Großgrundbesitz erobert Amazonien
Großgrundbesitz erobert Amazonien
Niemand weiß so recht, wie die Firmen im einzelnen zu Gebieten dieser Größenordnung gelangen. Fest steht, daß der Umfang der Flächen, die nicht in Privatbesitz sind, in den letzten Jahren drastisch zurückgegangen ist: Der Bundesstaat Amazonas verlor in den letzten zehn Jahren fast 10 Millionen (!) ha Staatlichen Landes. Davon wurde nur 2.884.961 Hektar in Indianerreservate oder Naturschutzgebiete umgewandelt. Die Experten der INCRA können nicht erklären, wie der restliche Teil des Landes in private Hände gelangt ist. Es wird vermutet, daß Schenkungen von Gemeinden beziehungsweise deren Bürgermeister an ihre Klientel eine große Rolle dabei spielen.
Inzwischen ist in Manaus, der Hauptstadt des Bundesstaates, ein parlamentarischer Untersuchungsausschuß über den Verbleib der staatlichen Ländereien eingesetzt worden. Der Vorsitzende des Ausschusses, Ereno Bezerra, nimmt an, daß der größte Teil des Gebietes in unproduktiven Grundbesitz verwandelt wird. “Der Großgrundbesitz in Amazonas ist in den letzten zehn Jahren in alarmierendem Ausmaß gewachsen,” erklärt er.
Offensichtlich bereiten die Holzfirmen lang- oder mittelfristig eine Verlagerung ihrer Aktivitäten in den Bundesstaat Amazonas vor. Dieser zeigt bisher die niedrigsten Entwaldungsraten, weil ein Straßennetz praktisch nicht existiert und der Schiffstransport langwierig ist.
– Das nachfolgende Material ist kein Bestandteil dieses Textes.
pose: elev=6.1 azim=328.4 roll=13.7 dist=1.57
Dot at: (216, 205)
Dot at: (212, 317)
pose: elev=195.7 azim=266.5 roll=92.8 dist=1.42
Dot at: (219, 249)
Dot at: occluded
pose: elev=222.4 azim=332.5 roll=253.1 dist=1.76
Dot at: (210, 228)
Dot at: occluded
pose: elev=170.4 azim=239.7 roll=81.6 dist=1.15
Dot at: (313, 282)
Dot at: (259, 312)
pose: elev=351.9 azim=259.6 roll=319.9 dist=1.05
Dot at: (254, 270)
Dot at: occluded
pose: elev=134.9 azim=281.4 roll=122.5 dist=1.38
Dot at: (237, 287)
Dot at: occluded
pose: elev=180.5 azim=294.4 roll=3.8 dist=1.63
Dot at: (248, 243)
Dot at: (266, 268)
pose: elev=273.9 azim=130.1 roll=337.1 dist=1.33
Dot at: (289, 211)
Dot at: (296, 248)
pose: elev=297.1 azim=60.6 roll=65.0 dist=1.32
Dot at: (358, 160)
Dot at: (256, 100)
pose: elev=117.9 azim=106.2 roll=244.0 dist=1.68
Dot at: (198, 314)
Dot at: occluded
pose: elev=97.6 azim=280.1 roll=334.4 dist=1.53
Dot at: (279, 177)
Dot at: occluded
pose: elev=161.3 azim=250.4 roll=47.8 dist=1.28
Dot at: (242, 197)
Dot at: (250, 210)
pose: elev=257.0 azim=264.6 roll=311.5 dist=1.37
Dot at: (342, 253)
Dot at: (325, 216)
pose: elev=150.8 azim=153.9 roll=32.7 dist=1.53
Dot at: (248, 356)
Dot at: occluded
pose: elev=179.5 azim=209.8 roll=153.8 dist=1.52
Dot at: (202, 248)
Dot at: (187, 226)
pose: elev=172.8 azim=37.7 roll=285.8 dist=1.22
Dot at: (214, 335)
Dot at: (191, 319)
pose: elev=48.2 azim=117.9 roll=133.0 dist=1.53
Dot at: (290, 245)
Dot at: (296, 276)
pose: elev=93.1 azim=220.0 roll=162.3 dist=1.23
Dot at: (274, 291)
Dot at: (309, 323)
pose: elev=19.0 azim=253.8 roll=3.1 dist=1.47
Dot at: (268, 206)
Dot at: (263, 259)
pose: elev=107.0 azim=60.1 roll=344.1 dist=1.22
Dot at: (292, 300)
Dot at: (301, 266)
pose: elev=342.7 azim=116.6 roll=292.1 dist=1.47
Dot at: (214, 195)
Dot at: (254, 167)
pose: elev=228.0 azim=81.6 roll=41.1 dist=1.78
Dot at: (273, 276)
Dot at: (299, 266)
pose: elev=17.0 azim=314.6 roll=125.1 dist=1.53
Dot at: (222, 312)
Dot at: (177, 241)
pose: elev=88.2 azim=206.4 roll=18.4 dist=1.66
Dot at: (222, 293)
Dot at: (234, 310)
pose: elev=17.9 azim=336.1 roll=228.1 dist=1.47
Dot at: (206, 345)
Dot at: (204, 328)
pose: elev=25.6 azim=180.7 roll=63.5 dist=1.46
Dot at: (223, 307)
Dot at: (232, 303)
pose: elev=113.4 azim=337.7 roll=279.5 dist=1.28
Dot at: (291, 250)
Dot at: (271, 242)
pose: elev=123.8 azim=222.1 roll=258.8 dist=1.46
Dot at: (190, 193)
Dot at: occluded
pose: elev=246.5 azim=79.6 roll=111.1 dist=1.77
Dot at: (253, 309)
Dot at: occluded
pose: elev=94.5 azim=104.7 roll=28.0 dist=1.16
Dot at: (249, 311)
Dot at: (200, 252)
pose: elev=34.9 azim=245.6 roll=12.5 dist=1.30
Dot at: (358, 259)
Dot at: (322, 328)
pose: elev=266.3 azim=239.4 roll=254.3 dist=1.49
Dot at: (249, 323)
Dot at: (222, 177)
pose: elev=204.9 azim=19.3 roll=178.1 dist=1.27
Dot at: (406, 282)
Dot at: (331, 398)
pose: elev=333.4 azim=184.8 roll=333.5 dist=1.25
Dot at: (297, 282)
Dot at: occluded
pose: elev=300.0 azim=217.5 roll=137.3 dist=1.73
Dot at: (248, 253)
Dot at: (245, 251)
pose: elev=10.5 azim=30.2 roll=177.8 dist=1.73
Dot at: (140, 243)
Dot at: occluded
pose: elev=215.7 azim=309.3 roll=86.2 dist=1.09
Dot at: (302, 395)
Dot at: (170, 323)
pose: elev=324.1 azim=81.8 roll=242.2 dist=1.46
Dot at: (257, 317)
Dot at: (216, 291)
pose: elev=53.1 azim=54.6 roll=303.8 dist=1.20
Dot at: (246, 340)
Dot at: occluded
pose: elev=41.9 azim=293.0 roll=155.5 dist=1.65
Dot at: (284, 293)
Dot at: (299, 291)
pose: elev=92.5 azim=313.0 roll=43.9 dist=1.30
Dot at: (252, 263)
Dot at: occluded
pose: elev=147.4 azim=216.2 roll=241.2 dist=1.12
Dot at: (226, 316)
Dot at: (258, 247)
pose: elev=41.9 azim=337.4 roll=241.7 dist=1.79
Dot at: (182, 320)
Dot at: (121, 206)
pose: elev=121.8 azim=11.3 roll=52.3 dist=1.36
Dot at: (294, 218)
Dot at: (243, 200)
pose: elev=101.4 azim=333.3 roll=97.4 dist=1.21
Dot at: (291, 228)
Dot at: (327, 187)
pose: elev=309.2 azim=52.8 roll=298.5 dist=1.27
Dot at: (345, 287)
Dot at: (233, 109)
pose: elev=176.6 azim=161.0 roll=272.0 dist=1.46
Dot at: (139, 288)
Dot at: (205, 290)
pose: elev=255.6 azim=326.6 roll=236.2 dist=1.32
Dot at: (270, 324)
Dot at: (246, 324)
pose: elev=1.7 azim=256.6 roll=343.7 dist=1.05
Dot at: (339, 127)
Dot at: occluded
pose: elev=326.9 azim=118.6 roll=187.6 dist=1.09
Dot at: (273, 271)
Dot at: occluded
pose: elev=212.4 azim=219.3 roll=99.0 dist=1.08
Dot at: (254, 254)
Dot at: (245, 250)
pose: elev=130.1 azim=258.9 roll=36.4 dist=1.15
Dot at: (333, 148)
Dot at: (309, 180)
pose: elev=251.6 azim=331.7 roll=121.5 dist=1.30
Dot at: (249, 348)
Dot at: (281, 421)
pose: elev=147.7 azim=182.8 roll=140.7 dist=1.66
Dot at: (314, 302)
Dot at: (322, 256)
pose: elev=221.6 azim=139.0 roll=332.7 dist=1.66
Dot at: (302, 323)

Da in den verkehrstechnisch besser erschlossenen Gebieten Amazoniens das wertvollere Holz langsam zu Ende geht, kann sich bei steigenden Holzpreisen bald lohnen, weiter ins Innere Amazoniens vorzudringen.
Die Firmen handeln dabei nach dem altbewährten Motto: “Legal – Illegal – Scheißegal”. Denn eigentlich müßte jeder Landerwerb von über 2.500 Hektar (nach der Landesverfassung von Amazonas sogar von 1.000 Hektar) durch das nationale Parlament oder den Landtag genehmigt werden.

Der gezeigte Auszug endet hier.